- Work request
Your answer should consist only of the records, copied exactly, with the images removed.

Segment Open

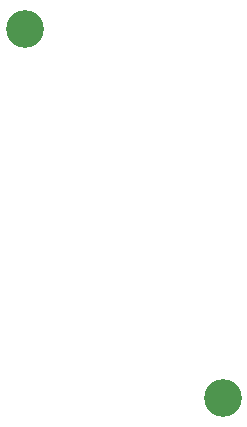
<source format=gbr>
%TF.GenerationSoftware,KiCad,Pcbnew,8.0.7*%
%TF.CreationDate,2025-06-14T17:24:23+07:00*%
%TF.ProjectId,Tubes Mk. PCB,54756265-7320-44d6-9b2e-205043422e6b,rev?*%
%TF.SameCoordinates,Original*%
%TF.FileFunction,NonPlated,1,4,NPTH,Drill*%
%TF.FilePolarity,Positive*%
%FSLAX46Y46*%
G04 Gerber Fmt 4.6, Leading zero omitted, Abs format (unit mm)*
G04 Created by KiCad (PCBNEW 8.0.7) date 2025-06-14 17:24:23*
%MOMM*%
%LPD*%
G01*
G04 APERTURE LIST*
%TA.AperFunction,ComponentDrill*%
%ADD10C,3.200000*%
%TD*%
G04 APERTURE END LIST*
D10*
%TO.C,REF\u002A\u002A*%
X69977000Y-71501000D03*
X86741000Y-102743000D03*
M02*

</source>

Segment Closed

- Result
<source format=gbr>
%TF.GenerationSoftware,KiCad,Pcbnew,8.0.7*%
%TF.CreationDate,2025-06-14T17:24:23+07:00*%
%TF.ProjectId,Tubes Mk. PCB,54756265-7320-44d6-9b2e-205043422e6b,rev?*%
%TF.SameCoordinates,Original*%
%TF.FileFunction,NonPlated,1,4,NPTH,Drill*%
%TF.FilePolarity,Positive*%
%FSLAX46Y46*%
G04 Gerber Fmt 4.6, Leading zero omitted, Abs format (unit mm)*
G04 Created by KiCad (PCBNEW 8.0.7) date 2025-06-14 17:24:23*
%MOMM*%
%LPD*%
G01*
G04 APERTURE LIST*
%TA.AperFunction,ComponentDrill*%
%ADD10C,3.200000*%
%TD*%
G04 APERTURE END LIST*
D10*
%TO.C,REF\u002A\u002A*%
X69977000Y-71501000D03*
X86741000Y-102743000D03*
M02*

</source>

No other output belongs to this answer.